● Records for the exercise:
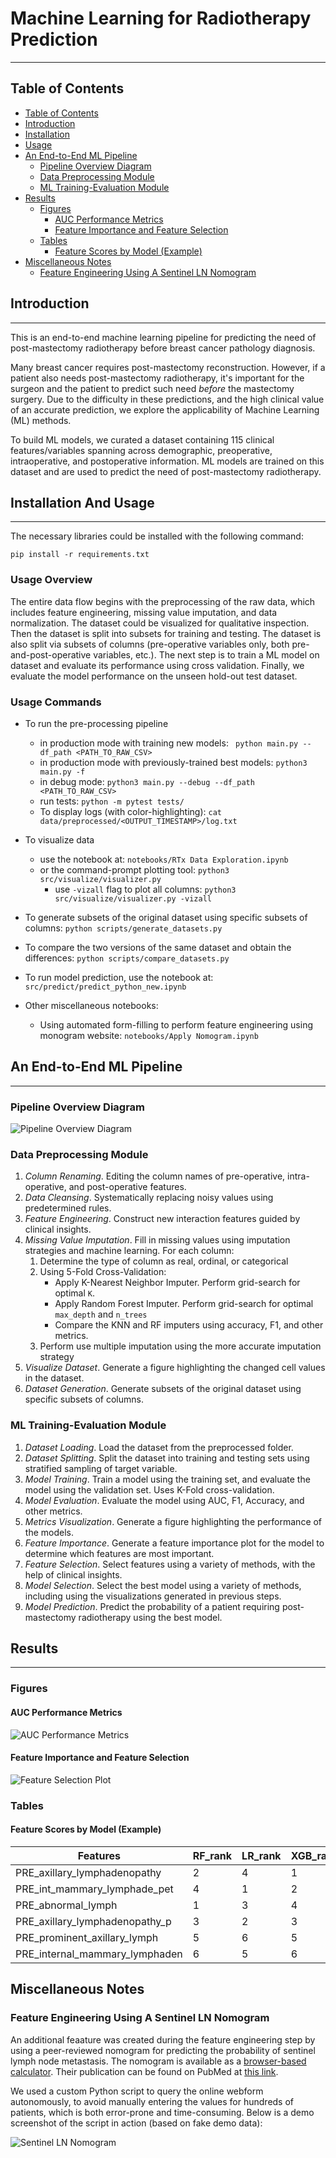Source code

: # Machine Learning for Radiotherapy Prediction
---
## Table of Contents
<!-- - [Machine Learning for Radiotherapy Prediction](#machine-learning-for-radiotherapy-prediction) -->
  - [Table of Contents](#table-of-contents)
  - [Introduction](#introduction)
  - [Installation](#installation)
  - [Usage](#usage)
  - [An End-to-End ML Pipeline](#an-end-to-end-ml-pipeline)
    - [Pipeline Overview Diagram](#pipeline-overview-diagram)
    - [Data Preprocessing Module](#data-preprocessing-module)
    - [ML Training-Evaluation Module](#ml-training-evaluation-module)
  - [Results](#results)
    - [Figures](#figures)
      - [AUC Performance Metrics](#auc-performance-metrics)
      - [Feature Importance and Feature Selection](#feature-importance-and-feature-selection)
    - [Tables](#tables)
      - [Feature Scores by Model (Example)](#feature-scores-by-model-example)
  - [Miscellaneous Notes](#miscellaneous-notes)
    - [Feature Engineering Using A Sentinel LN Nomogram](#feature-engineering-using-a-sentinel-ln-nomogram)

## Introduction
---
This is an end-to-end machine learning pipeline for predicting the need of post-mastectomy radiotherapy before breast cancer pathology diagnosis.

Many breast cancer requires post-mastectomy reconstruction. However, if a patient also needs post-mastectomy radiotherapy, it's important for the surgeon and the patient to predict such need *before* the mastectomy surgery. Due to the difficulty in these predictions, and the high clinical value of an accurate prediction, we explore the applicability of Machine Learning (ML) methods. 

To build ML models, we curated a dataset containing 115 clinical features/variables spanning across demographic, preoperative, intraoperative, and postoperative information. ML models are trained on this dataset and are used to predict the need of post-mastectomy radiotherapy.


## Installation And Usage
---
The necessary libraries could be installed with the following command:

`pip install -r requirements.txt` 

### Usage Overview
The entire data flow begins with the preprocessing of the raw data, which includes feature engineering, missing value imputation, and data normalization. The dataset could be visualized for qualitative inspection. Then the dataset is split into subsets for training and testing. The dataset is also split via subsets of columns (pre-operative variables only, both pre-and-post-operative variables, etc.). The next step is to train a ML model on dataset and evaluate its performance using cross validation. Finally, we evaluate the model performance on the unseen hold-out test dataset.

### Usage Commands

- To run the pre-processing pipeline
  - in production mode with training new models: ` python main.py --df_path <PATH_TO_RAW_CSV>`
  - in production mode with previously-trained best models: `python3 main.py -f `
  - in debug mode: `python3 main.py --debug --df_path <PATH_TO_RAW_CSV>`
  - run tests: `python -m pytest tests/`
  - To display logs (with color-highlighting):
`cat data/preprocessed/<OUTPUT_TIMESTAMP>/log.txt`

- To visualize data
  - use the notebook at: `notebooks/RTx Data Exploration.ipynb`
  - or the command-prompt plotting tool: `python3 src/visualize/visualizer.py`
    - use `-vizall` flag to plot all columns: `python3 src/visualize/visualizer.py -vizall`


- To generate subsets of the original dataset using specific subsets of columns: `python scripts/generate_datasets.py`

- To compare the two versions of the same dataset and obtain the differences: `python scripts/compare_datasets.py`

- To run model prediction, use the notebook at: `src/predict/predict_python_new.ipynb` 

- Other miscellaneous notebooks:
  - Using automated form-filling to perform feature engineering using monogram website: `notebooks/Apply Nomogram.ipynb`


## An End-to-End ML Pipeline 
---
### Pipeline Overview Diagram
![Pipeline Overview Diagram](plots_tables/RTx_Pipeline_Diagram.png)
### Data Preprocessing Module
1. *Column Renaming*. Editing the column names of pre-operative, intra-operative, and post-operative features.
2. *Data     Cleansing*. Systematically replacing noisy values using predetermined rules.
3. *Feature Engineering*. Construct new interaction features guided by clinical insights.
4. *Missing Value Imputation*. Fill in missing values using imputation strategies and machine learning. For each column:
    1. Determine the type of column as real, ordinal, or categorical
    2. Using 5-Fold Cross-Validation:
        * Apply K-Nearest Neighbor Imputer. Perform grid-search for optimal `K`.
        * Apply Random Forest Imputer. Perform grid-search for optimal `max_depth` and `n_trees`
        * Compare the KNN and RF imputers using accuracy, F1, and other metrics.
    5. Perform use multiple imputation using the more accurate imputation strategy
5. *Visualize Dataset*. Generate a figure highlighting the changed cell values in the dataset.
6. *Dataset Generation*. Generate subsets of the original dataset using specific subsets of columns.

### ML Training-Evaluation Module
1. *Dataset Loading*. Load the dataset from the preprocessed folder.
2. *Dataset Splitting*. Split the dataset into training and testing sets using stratified sampling of target variable.
3. *Model Training*. Train a model using the training set, and evaluate the model using the validation set. Uses K-Fold cross-validation.
4. *Model Evaluation*. Evaluate the model using AUC, F1, Accuracy, and other metrics.
5. *Metrics Visualization*. Generate a figure highlighting the performance of the models.
6. *Feature Importance*. Generate a feature importance plot for the model to determine which features are most important.
7. *Feature Selection*. Select features using a variety of methods, with the help of clinical insights.
8. *Model Selection*. Select the best model using a variety of methods, including using the visualizations generated in previous steps.
9. *Model Prediction*. Predict the probability of a patient requiring post-mastectomy radiotherapy using the best model.


## Results
---
### Figures

#### AUC Performance Metrics
![AUC Performance Metrics](README_figures/AUC_full_axis.png)


#### Feature Importance and Feature Selection
![Feature Selection Plot](README_figures/7_PRE-1.0spars-expert-imputed86cols_top_features_metrics.png)

### Tables

#### Feature Scores by Model (Example)
| Features                          | RF\_rank | LR\_rank | XGB\_rank | RF\_score | LR\_score | XGB\_score | Rank\_Product^(1/3) | Rank\_Product\_Rank |
| --------------------------------- | -------- | -------- | --------- | --------- | --------- | ---------- | ------------------- | ------------------- |
| PRE\_axillary\_lymphadenopathy    | 2        | 4        | 1         | 0.23      | 0.48      | 0.36       | 2                   | 1                   |
| PRE\_int\_mammary\_lymphade\_pet  | 4        | 1        | 2         | 0.18      | 1.07      | 0.22       | 2                   | 2                   |
| PRE\_abnormal\_lymph              | 1        | 3        | 4         | 0.24      | 0.58      | 0.14       | 2.29                | 3                   |
| PRE\_axillary\_lymphadenopathy\_p | 3        | 2        | 3         | 0.22      | 0.59      | 0.15       | 2.62                | 4                   |
| PRE\_prominent\_axillary\_lymph   | 5        | 6        | 5         | 0.09      | 0.08      | 0.07       | 5.31                | 5                   |
| PRE\_internal\_mammary\_lymphaden | 6        | 5        | 6         | 0.04      | 0.32      | 0.05       | 5.65                | 6                   |


## Miscellaneous Notes


### Feature Engineering Using A Sentinel LN Nomogram
An additional feaature was created during the feature engineering step by using a peer-reviewed nomogram for predicting the probability of sentinel lymph node metastasis. The nomogram is available as a [browser-based calculator](https://nomograms.mskcc.org/Breast/BreastSLNodeMetastasisPage.aspx). Their publication can be found on PubMed at [this link](https://pubmed.ncbi.nlm.nih.gov/17664461/).

We used a custom Python script to query the online webform autonomously, to avoid manually entering the values for hundreds of patients, which is both error-prone and time-consuming. Below is a demo screenshot of the script in action (based on fake demo data):

![Sentinel LN Nomogram](README_figures/nomogram_script.gif)

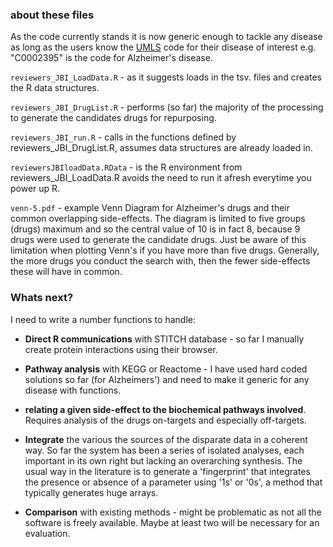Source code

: ### about these files
As the code currently stands it is now generic enough to tackle any disease as long as the users know the [UMLS](https://www.nlm.nih.gov/research/umls/ "Unified Medical Language System") code for their disease of interest e.g. "C0002395" is the code for Alzheimer's disease.

`reviewers_JBI_LoadData.R` - as it suggests loads in the tsv. files and creates the R data structures.

`reviewers_JBI_DrugList.R` - performs (so far) the majority of the processing to generate the candidates drugs for repurposing.

`reviewers_JBI_run.R` - calls in the functions defined by reviewers_JBI_DrugList.R, assumes data structures are already loaded in.

`reviewersJBIloadData.RData` - is the R environment from reviewers_JBI_LoadData.R avoids the need to run it afresh everytime you power up R.

`venn-5.pdf` - example Venn Diagram for Alzheimer's drugs and their common overlapping side-effects. The diagram is limited to five groups (drugs) maximum and so the central value of 10 is in fact 8, because 9 drugs were used to generate the candidate drugs. Just be aware of this limitation when plotting Venn's if you have more than five drugs. Generally, the more drugs you conduct the search with, then the fewer side-effects these will have in common.

### Whats next?
I need to write a number functions to handle:

+ **Direct R communications** with STITCH database - so far I manually create protein interactions using their browser.

+ **Pathway analysis** with KEGG or Reactome - I have used hard coded solutions so far (for Alzheimers') and need to make it generic for any disease with functions.

+ **relating a given side-effect to the biochemical pathways involved**. Requires analysis of the drugs on-targets and especially off-targets.

+ **Integrate** the various the sources of the disparate data in a coherent way. So far the system has been a series of isolated analyses, each important in its own right but lacking an overarching synthesis. The usual way in the literature is to generate a 'fingerprint' that integrates the presence or absence of a parameter using '1s' or '0s', a method that typically generates huge arrays.

+ **Comparison** with existing methods - might be problematic as not all the software is freely available. Maybe at least two will be necessary for an evaluation.

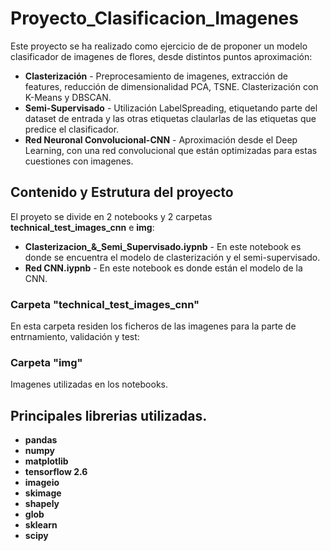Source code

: # Proyecto_Clasificacion_Imagenes
Este proyecto se ha realizado como ejercicio de de proponer un modelo clasificador de imagenes de flores, desde distintos puntos aproximación:
* **Clasterización**  -  Preprocesamiento de imagenes, extracción de features, reducción de dimensionalidad PCA, TSNE. Clasterización con K-Means y DBSCAN.
* **Semi-Supervisado**  -  Utilización LabelSpreading, etiquetando parte del dataset de entrada y las otras etiquetas claularlas de las etiquetas que predice el clasificador.
* **Red Neuronal Convolucional-CNN** - Aproximación desde el Deep Learning, con una red convolucional que están optimizadas para estas cuestiones con imagenes.

## Contenido y Estrutura del proyecto
El proyeto se divide en 2 notebooks y 2 carpetas **technical_test_images_cnn** e **img**:

* **Clasterizacion_&_Semi_Supervisado.iypnb**  -  En este notebook es donde se encuentra el modelo de clasterización y el semi-supervisado.
* **Red CNN.iypnb**  -  En este notebook es donde están el modelo de la CNN.

### Carpeta "technical_test_images_cnn"
En esta carpeta residen los ficheros de las imagenes para la parte de entrnamiento, validación y test:
### Carpeta "img"
Imagenes utilizadas en los notebooks.



## Principales librerias utilizadas.

* **pandas**
* **numpy**
* **matplotlib**
* **tensorflow 2.6**
* **imageio**
* **skimage**
* **shapely**
* **glob**
* **sklearn**
* **scipy**
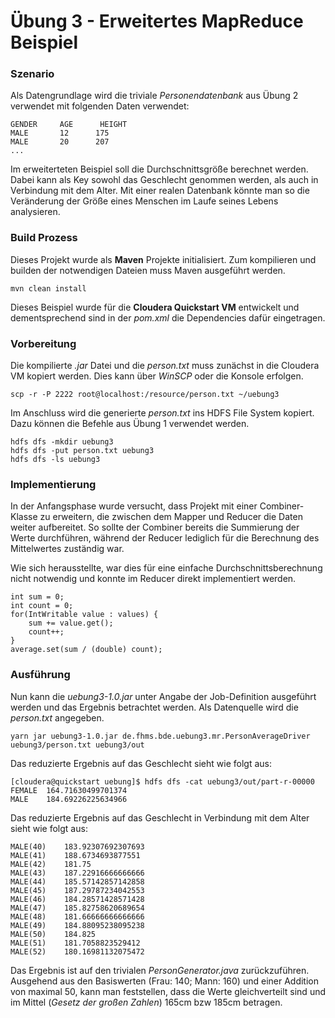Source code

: # Übung 3 - Erweitertes MapReduce Beispiel

### Szenario

Als Datengrundlage wird die triviale *Personendatenbank* aus Übung 2 verwendet mit folgenden Daten verwendet:

```
GENDER     AGE      HEIGHT
MALE	   12	   175
MALE	   20	   207
...
```

Im erweiterteten Beispiel soll die Durchschnittsgröße berechnet werden. Dabei kann als Key sowohl das Geschlecht genommen werden, als auch in Verbindung mit dem Alter. Mit einer realen Datenbank könnte man so die Veränderung der Größe eines Menschen im Laufe seines Lebens analysieren.  

### Build Prozess
Dieses Projekt wurde als **Maven** Projekte initialisiert. Zum kompilieren und builden der notwendigen Dateien muss Maven ausgeführt werden.

```
mvn clean install

```

Dieses Beispiel wurde für die **Cloudera Quickstart VM** entwickelt und dementsprechend sind in der *pom.xml* die Dependencies dafür eingetragen.


### Vorbereitung
Die kompilierte *.jar* Datei und die *person.txt* muss zunächst in die Cloudera VM kopiert werden. Dies kann über *WinSCP* oder die Konsole erfolgen.

```
scp -r -P 2222 root@localhost:/resource/person.txt ~/uebung3
```

Im Anschluss wird die generierte *person.txt* ins HDFS File System kopiert. Dazu können die Befehle aus Übung 1 verwendet werden.

```
hdfs dfs -mkdir uebung3
hdfs dfs -put person.txt uebung3
hdfs dfs -ls uebung3

```

### Implementierung
In der Anfangsphase wurde versucht, dass Projekt mit einer Combiner-Klasse zu erweitern, die zwischen dem Mapper und Reducer die Daten weiter aufbereitet. So sollte der Combiner bereits die Summierung der Werte durchführen, während der Reducer lediglich für die Berechnung des Mittelwertes zuständig war.

Wie sich herausstellte, war dies für eine einfache Durchschnittsberechnung nicht notwendig und konnte im Reducer direkt implementiert werden.

```
int sum = 0;
int count = 0;
for(IntWritable value : values) {
    sum += value.get();
    count++;
}
average.set(sum / (double) count);
```

### Ausführung
Nun kann die *uebung3-1.0.jar* unter Angabe der Job-Definition ausgeführt werden und das Ergebnis betrachtet werden. Als Datenquelle wird die *person.txt* angegeben.
```
yarn jar uebung3-1.0.jar de.fhms.bde.uebung3.mr.PersonAverageDriver uebung3/person.txt uebung3/out

```

Das reduzierte Ergebnis auf das Geschlecht sieht wie folgt aus:
```
[cloudera@quickstart uebung]$ hdfs dfs -cat uebung3/out/part-r-00000
FEMALE	164.71630499701374
MALE	184.69226225634966
```

Das reduzierte Ergebnis auf das Geschlecht in Verbindung mit dem Alter sieht wie folgt aus:
```
MALE(40)	183.92307692307693
MALE(41)	188.6734693877551
MALE(42)	181.75
MALE(43)	187.22916666666666
MALE(44)	185.57142857142858
MALE(45)	187.29787234042553
MALE(46)	184.28571428571428
MALE(47)	185.82758620689654
MALE(48)	181.66666666666666
MALE(49)	184.88095238095238
MALE(50)	184.825
MALE(51)	181.7058823529412
MALE(52)	180.16981132075472
```

Das Ergebnis ist auf den trivialen *PersonGenerator.java* zurückzuführen. Ausgehend aus den Basiswerten (Frau: 140; Mann: 160) und einer Addition von maximal 50, kann man feststellen, dass die Werte gleichverteilt sind und im Mittel (*Gesetz der großen Zahlen*) 165cm bzw 185cm betragen.
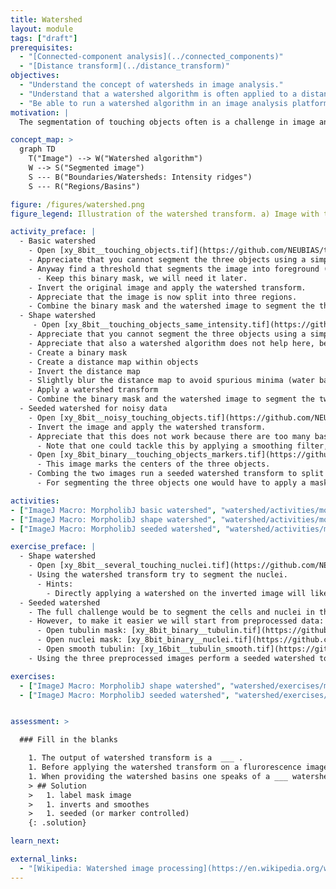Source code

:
 ```yaml
---
title: Watershed
layout: module
tags: ["draft"]
prerequisites:
  - "[Connected-component analysis](../connected_components)"
  - "[Distance transform](../distance_transform)"
objectives:
  - "Understand the concept of watersheds in image analysis."
  - "Understand that a watershed algorithm is often applied to a distance map to split objects by their shape."
  - "Be able to run a watershed algorithm in an image analysis platform."
motivation: |
  The segmentation of touching objects often is a challenge in image analysis. The watershed algorithm is a very common operation to split touching objects and is available in most image analysis frameworks.

concept_map: >
  graph TD
    T("Image") --> W("Watershed algorithm")
    W --> S("Segmented image")
    S --- B("Boundaries/Watersheds: Intensity ridges")
    S --- R("Regions/Basins")

figure: /figures/watershed.png
figure_legend: Illustration of the watershed transform. a) Image with three objects that cannot be separated by a simple threshold. b) Foreground background segmentation of (a). c) Watershed transform of (e). d) (c) masked with (d). e) Inverse of (a). f) Intensity line profile along the line depicted in (e) with illustration of filling up the basins up to a the level where the yellow and blue regions meet and a watershed is build. g) as (f) but filling up the basins to a higher level.

activity_preface: |
  - Basic watershed
    - Open [xy_8bit__touching_objects.tif](https://github.com/NEUBIAS/training-resources/raw/master/image_data/xy_8bit__touching_objects.tif).
    - Appreciate that you cannot segment the three objects using a simple threshold.
    - Anyway find a threshold that segments the image into foreground (objects) and background
      - Keep this binary mask, we will need it later.
    - Invert the original image and apply the watershed transform.
    - Appreciate that the image is now split into three regions.
    - Combine the binary mask and the watershed image to segment the three objects.
  - Shape watershed
     - Open [xy_8bit__touching_objects_same_intensity.tif](https://github.com/NEUBIAS/training-resources/raw/master/image_data/xy_8bit__touching_objects_same_intensity.tif).
    - Appreciate that you cannot segment the three objects using a simple threshold.
    - Appreciate that also a watershed algorithm does not help here, because there is no "intensity ridge" bewteen the two touching objects.
    - Create a binary mask
    - Create a distance map within objects
    - Invert the distance map
    - Slightly blur the distance map to avoid spurious minima (water basins)
    - Apply a watershed transform
    - Combine the binary mask and the watershed image to segment the two objects
  - Seeded watershed for noisy data
    - Open [xy_8bit__noisy_touching_objects.tif](https://github.com/NEUBIAS/training-resources/raw/master/image_data/xy_8bit__noisy_touching_objects.tif).
    - Invert the image and apply the watershed transform.
    - Appreciate that this does not work because there are too many basin due to the noise.
      - Note that one could tackle this by applying a smoothing filter, but we want to explore another route now.
    - Open [xy_8bit_binary__touching_objects_markers.tif](https://github.com/NEUBIAS/training-resources/raw/master/image_data/xy_8bit_binary__touching_objects_markers.tif).
      - This image marks the centers of the three objects.
    - Combing the two images run a seeded watershed transform to split the image into three regions.
      - For segmenting the three objects one would have to apply a mask to the resulting image (see activities above).

activities:
- ["ImageJ Macro: MorpholibJ basic watershed", "watershed/activities/morpholibj_basic_watershed.ijm", "java"]
- ["ImageJ Macro: MorpholibJ shape watershed", "watershed/activities/morpholibj_shape_watershed.ijm", "java"]
- ["ImageJ Macro: MorpholibJ seeded watershed", "watershed/activities/morpholibj_seeded_watershed.ijm", "java"]

exercise_preface: |
  - Shape watershed
    - Open [xy_8bit__several_touching_nuclei.tif](https://github.com/NEUBIAS/training-resources/raw/master/image_data/xy_8bit__several_touching_nuclei.tif)
    - Using the watershed transform try to segment the nuclei.
      - Hints:
        - Directly applying a watershed on the inverted image will likely fail as there are too many intensity maxima even within one nucleus. Thus, one will need to binarise the image and perform a watershed on the distance transform.
  - Seeded watershed
    - The full challenge would be to segment the cells and nuclei in this image: [xyc_16bit__nuclei_tubulin.tif](https://github.com/NEUBIAS/training-resources/raw/master/image_data/watershed/xyc_16bit__nuclei_tubulin.tif)
    - However, to make it easier we will start from preprocessed data:
      - Open tubulin mask: [xy_8bit_binary__tubulin.tif](https://github.com/NEUBIAS/training-resources/raw/master/image_data/watershed/xy_8bit_binary__tubulin.tif)
      - Open nuclei mask: [xy_8bit_binary__nuclei.tif](https://github.com/NEUBIAS/training-resources/raw/master    /image_data/watershed/xy_8bit_binary__nuclei.tif)
      - Open smooth tubulin: [xy_16bit__tubulin_smooth.tif](https://github.com/NEUBIAS/training-resources/raw/master/image_data/watershed/xy_16bit__tubulin_smooth.tif)
    - Using the three preprocessed images perform a seeded watershed to segment the cells.

exercises:
  - ["ImageJ Macro: MorpholibJ shape watershed", "watershed/exercises/morpholibj_shape_watershed_exercise.ijm"]
  - ["ImageJ Macro: MorpholibJ seeded watershed", "watershed/exercises/morpholibj_seeded_watershed_exercise.ijm"]


assessment: >

  ### Fill in the blanks

    1. The output of watershed transform is a  ___ .
    1. Before applying the watershed transform on a flurorescence image, one often ___ and ___ the image.
    1. When providing the watershed basins one speaks of a ___ watershed transform.
    > ## Solution
    >   1. label mask image
    >   1. inverts and smoothes
    >   1. seeded (or marker controlled)
    {: .solution}

learn_next:

external_links:
  - "[Wikipedia: Watershed image processing](https://en.wikipedia.org/wiki/Watershed_(image_processing))"
---
```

● What is expected: Return only the lines between the one holding "## Installation And Usage" and the one holding "### Usage Overview", inclusive, exactly as they appear above.

● Expected answer:
## Installation And Usage
---
The necessary libraries could be installed with the following command:

`pip install -r requirements.txt` 

### Usage Overview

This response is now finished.